How can we better monitor the disease progression of children with solid tumors? That is the question Lieve Tytgat focuses on. As of 1 January 2024, she has been appointed professor of biomarkers in pediatric solid tumors at UMC Utrecht. She primarily focuses on the further development of blood and urine tests to better detect and monitor childhood cancer. “If necessary and possible, we can then adjust the treatment more quickly.”
Children who are being treated for cancer receive regular scans. For example, to keep an eye on how the tumor responds to treatment. Or to determine whether the child is eligible for a new, targeted therapy. But such scans are not always accurate enough: a very small tumor can be missed, while it may indeed indicate that the cancer has started to grow again.
“We therefore need better ways to detect the presence of cancer cells,” says Lieve, who works as a pediatric oncologist and research group leader at the Princess Máxima Center. “To do this, we can use the traces that a tumor leaves behind in the body. We know that individual cancer cells and pieces of genetic material from the tumor end up in the blood or urine.”
In her research and as part of her professorship, Lieve wants to find out which of these traces are unique to different types of childhood cancer. These can then be used to develop a specific blood or urine test. This allows doctors to identify the cancer more quickly, monitor it better and adjust the child’s treatment plan.
Blood or urine tests – or ‘liquid biopsies’ – are one of the total set of tools that can be used to find so-called ‘biological markers’, or ‘biomarkers’. These are, simply put, substances that indicate someone may be suffering from a certain illness. By defining more biomarkers, diseases can be detected more quickly. Especially when those biomarkers are combined with other ways of tracing and tracking the disease.
“As a doctor, I always make sure that I get an overall picture of a child in the consulting room,” says Lieve. “I know that test results may contradict each other, or are sometimes inconclusive. That’s why I’m always looking at other markers in my research as well, for example with the help of MIBG scans (scans to detect neuroendocrine tumors – ed.). How can we learn more about the patient’s illness from all these different measurements? And how can we accelerate the translation of research innovations to the clinic?”
“As a doctor, I always make sure that I get an overall picture of a child in the consulting room.”
Lieve leads a research group, but also works in daily hospital practice. She is a pediatric oncologist specializing in solid tumors. These are malignant growths developing in an organ or tissue, as opposed to cancer in the blood or lymphatic fluid. Especially the rarer solid tumors are often difficult to find and track. Such as neuroblastomas, which grow in the nerve tissue outside the brain. Or rhabdomyosarcomas, which are located in the muscles.
Lieve believes it is very important to continue combining both working with patients and doing fundamental research. “As more and more becomes technically possible, there is a risk that the gap between healthcare and fundamental research will widen,” Lieve notes. “It’s important to have clinical researchers who, like me, have one foot in both worlds on a daily basis. For example, if you want to properly apply the latest insights into genetic abnormalities in childhood cancer, you must also be able to link that knowledge to differences on scans and other measurements in the clinic. Especially when it comes to a small group of children with whom the treatment works much better or much worse. By unravelling such differences, we can learn a lot and come up with better treatments.”

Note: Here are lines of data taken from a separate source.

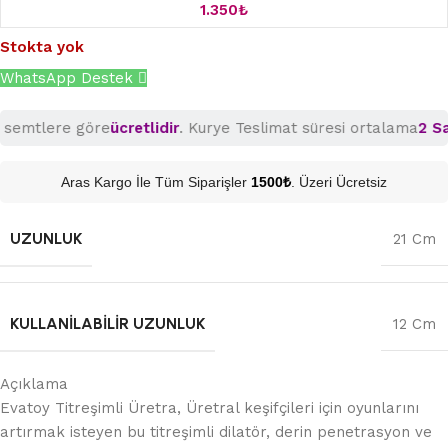
1.350
₺
Stokta yok
WhatsApp Destek
emtlere göre
ücretlidir
. Kurye Teslimat süresi ortalama
2 Saat
Aras Kargo İle Tüm Siparişler
1500₺
. Üzeri Ücretsiz
UZUNLUK
21 Cm
KULLANILABILIR UZUNLUK
12 Cm
Açıklama
Evatoy Titreşimli Üretra, Üretral keşifçileri için oyunlarını
artırmak isteyen bu titreşimli dilatör, derin penetrasyon ve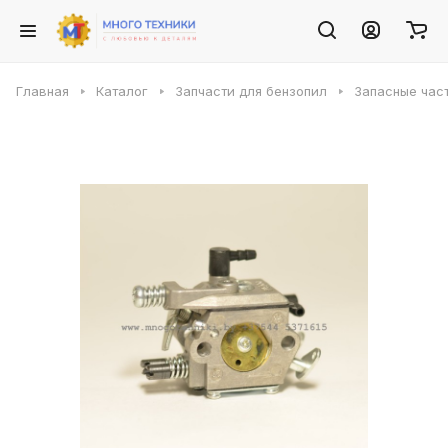
Главная
Каталог
Запчасти для бензопил
Запасные част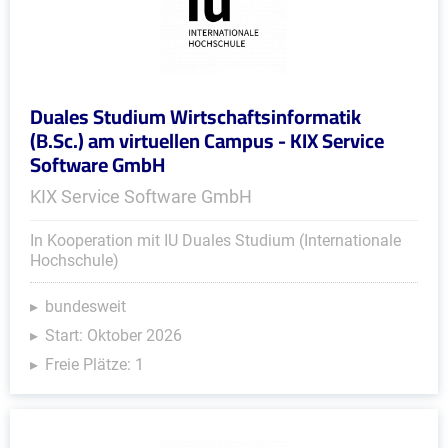
Duales Studium Wirtschaftsinformatik
(B.Sc.) am virtuellen Campus - KIX Service
Software GmbH
KIX Service Software GmbH
In Kooperation mit IU Duales Studium (Internationale
Hochschule)
bundesweit
Start: Oktober 2026
Freie Plätze: 1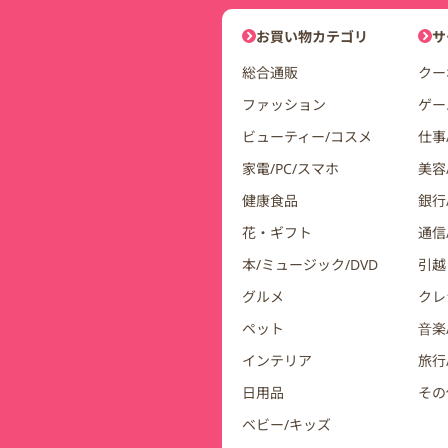
DDuetコインモールナビゲーシ
お買い物カテゴリ
サ
総合通販
クー
ファッション
ゲー
ビューティー/コスメ
仕事
家電/PC/スマホ
美容
健康食品
銀行/
花・ギフト
通信
本/ミュージック/DVD
引越
グルメ
クレ
ペット
音楽
インテリア
旅行
日用品
その
ベビー/キッズ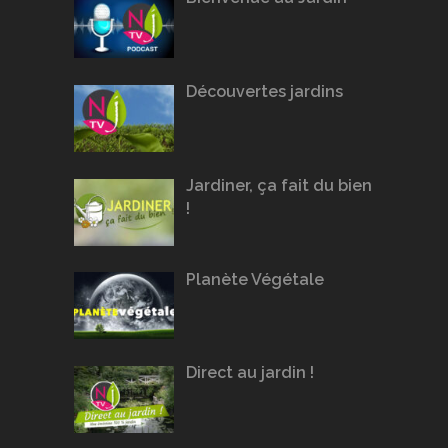
Découvertes jardins
Jardiner, ça fait du bien
!
Planète Végétale
Direct au jardin !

In order to improve treatments, it is also important to collaborate with other countries. “On a scientific level, I work within an international framework. This is especially important for rare diseases and for all forms of childhood cancer,” says Lieve. “Thanks to international collaboration, I will be able to research larger groups of children more quickly. In this way, I also hope to bring certain biomarkers more quickly to daily healthcare practice, so that children will benefit directly from them.”
The professorship also means a lot to Lieve on a social level. “It is a real milestone for me personally; I am very proud of this appointment. As a research group leader, I supervise a large number of young researchers during their PhDs. I am very happy that, as a professor, I can now complete that journey with them to defend their thesis. In addition, I think it is important – also for all young men and women who are currently working as PhD students or postdoctoral researchers – to contribute to increasing the number of female professors.”